Copy the listing word for word, starting at its very first line and stopping after the line that contains "list Optimiere Mac".
* Begin Entries provided *
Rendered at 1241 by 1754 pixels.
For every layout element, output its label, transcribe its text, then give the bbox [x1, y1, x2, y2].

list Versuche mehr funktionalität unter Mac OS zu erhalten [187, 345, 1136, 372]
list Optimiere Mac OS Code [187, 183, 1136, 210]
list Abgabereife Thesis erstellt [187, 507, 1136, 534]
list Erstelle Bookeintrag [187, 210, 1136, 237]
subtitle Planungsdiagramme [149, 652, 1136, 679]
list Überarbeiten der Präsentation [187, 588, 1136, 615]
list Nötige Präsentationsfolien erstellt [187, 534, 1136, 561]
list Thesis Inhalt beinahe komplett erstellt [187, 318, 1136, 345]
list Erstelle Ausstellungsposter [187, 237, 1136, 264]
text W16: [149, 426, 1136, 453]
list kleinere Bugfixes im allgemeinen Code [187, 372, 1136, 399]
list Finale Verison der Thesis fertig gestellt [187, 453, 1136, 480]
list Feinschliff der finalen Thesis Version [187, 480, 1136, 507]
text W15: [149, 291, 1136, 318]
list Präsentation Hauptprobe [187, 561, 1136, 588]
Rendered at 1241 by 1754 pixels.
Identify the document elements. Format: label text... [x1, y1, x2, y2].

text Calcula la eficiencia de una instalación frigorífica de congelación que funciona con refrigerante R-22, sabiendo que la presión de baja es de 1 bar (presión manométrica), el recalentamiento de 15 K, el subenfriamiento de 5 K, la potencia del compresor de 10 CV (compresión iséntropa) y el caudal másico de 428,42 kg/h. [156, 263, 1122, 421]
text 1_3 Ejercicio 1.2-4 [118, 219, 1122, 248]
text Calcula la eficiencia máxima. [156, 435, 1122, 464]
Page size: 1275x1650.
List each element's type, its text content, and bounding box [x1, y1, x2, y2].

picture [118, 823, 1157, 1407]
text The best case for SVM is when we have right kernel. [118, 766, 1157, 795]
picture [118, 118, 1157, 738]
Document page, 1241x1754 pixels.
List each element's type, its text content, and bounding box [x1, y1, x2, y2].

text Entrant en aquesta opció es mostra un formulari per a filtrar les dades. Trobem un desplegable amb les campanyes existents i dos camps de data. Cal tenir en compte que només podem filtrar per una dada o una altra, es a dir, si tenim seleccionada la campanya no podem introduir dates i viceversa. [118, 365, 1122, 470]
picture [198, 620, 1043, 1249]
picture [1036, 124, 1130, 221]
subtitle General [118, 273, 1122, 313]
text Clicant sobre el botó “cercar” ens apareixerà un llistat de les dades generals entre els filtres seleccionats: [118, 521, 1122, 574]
* End Entries provided *
Response to the exercise>
Rendered at 1241 by 1754 pixels.
For every layout element, output its label, transcribe its text, then give the bbox [x1, y1, x2, y2].

list Versuche mehr funktionalität unter Mac OS zu erhalten [187, 345, 1136, 372]
list Optimiere Mac OS Code [187, 183, 1136, 210]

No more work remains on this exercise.